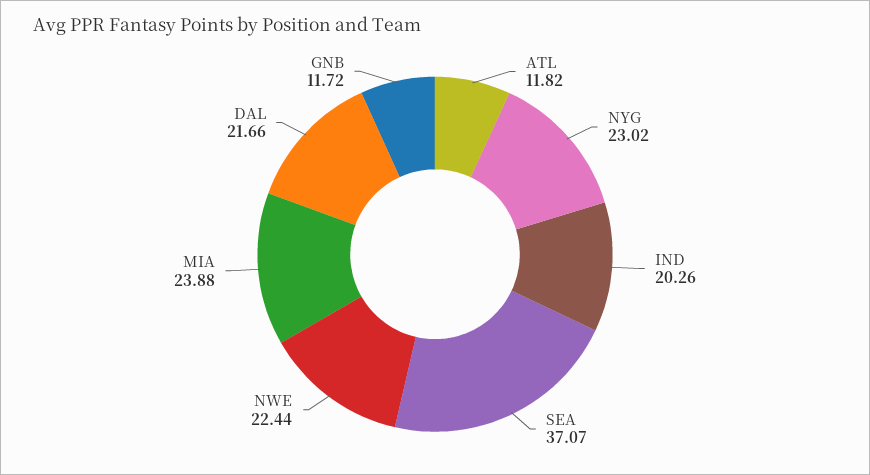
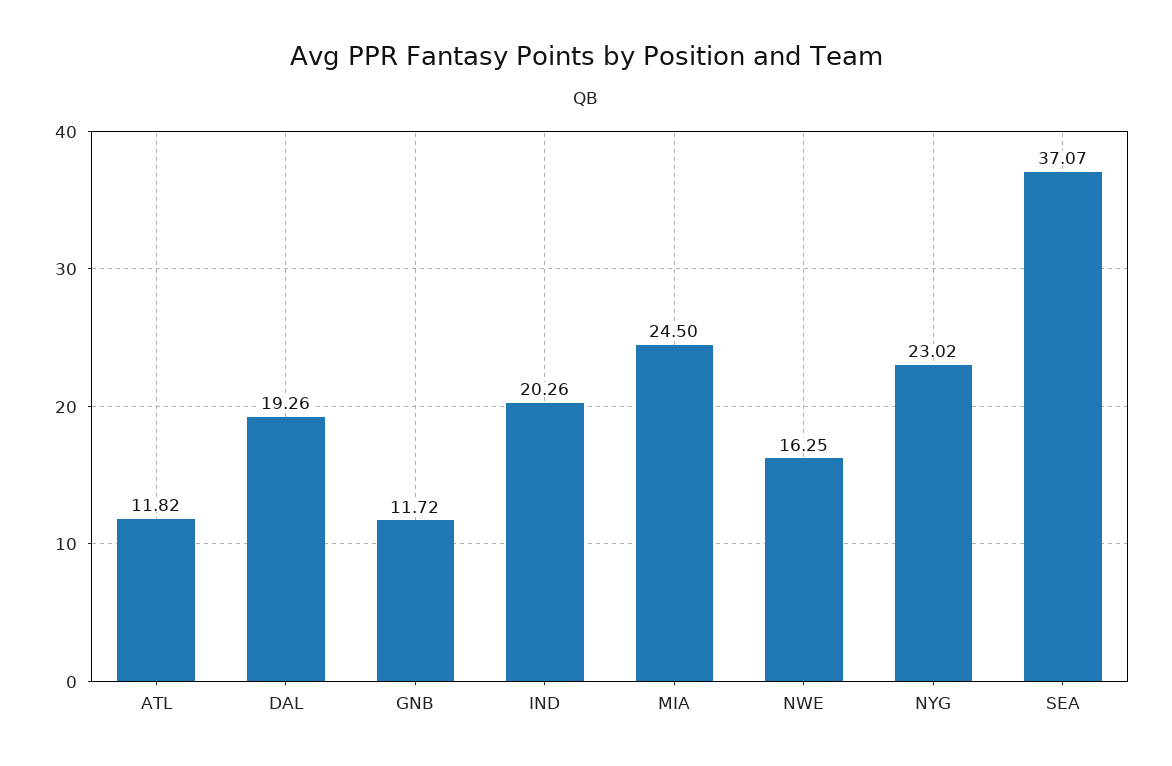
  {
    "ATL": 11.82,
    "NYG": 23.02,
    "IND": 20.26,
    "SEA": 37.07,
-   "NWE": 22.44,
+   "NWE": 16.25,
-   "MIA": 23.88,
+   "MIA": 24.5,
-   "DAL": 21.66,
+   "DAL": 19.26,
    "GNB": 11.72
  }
────────
(Assignment):
What the task needs is the material above repeated exactly, pictures excepted.

(Output of the exercise):
  {
    "ATL": 11.82,
    "NYG": 23.02,
    "IND": 20.26,
    "SEA": 37.07,
-   "NWE": 22.44,
+   "NWE": 16.25,
-   "MIA": 23.88,
+   "MIA": 24.5,
-   "DAL": 21.66,
+   "DAL": 19.26,
    "GNB": 11.72
  }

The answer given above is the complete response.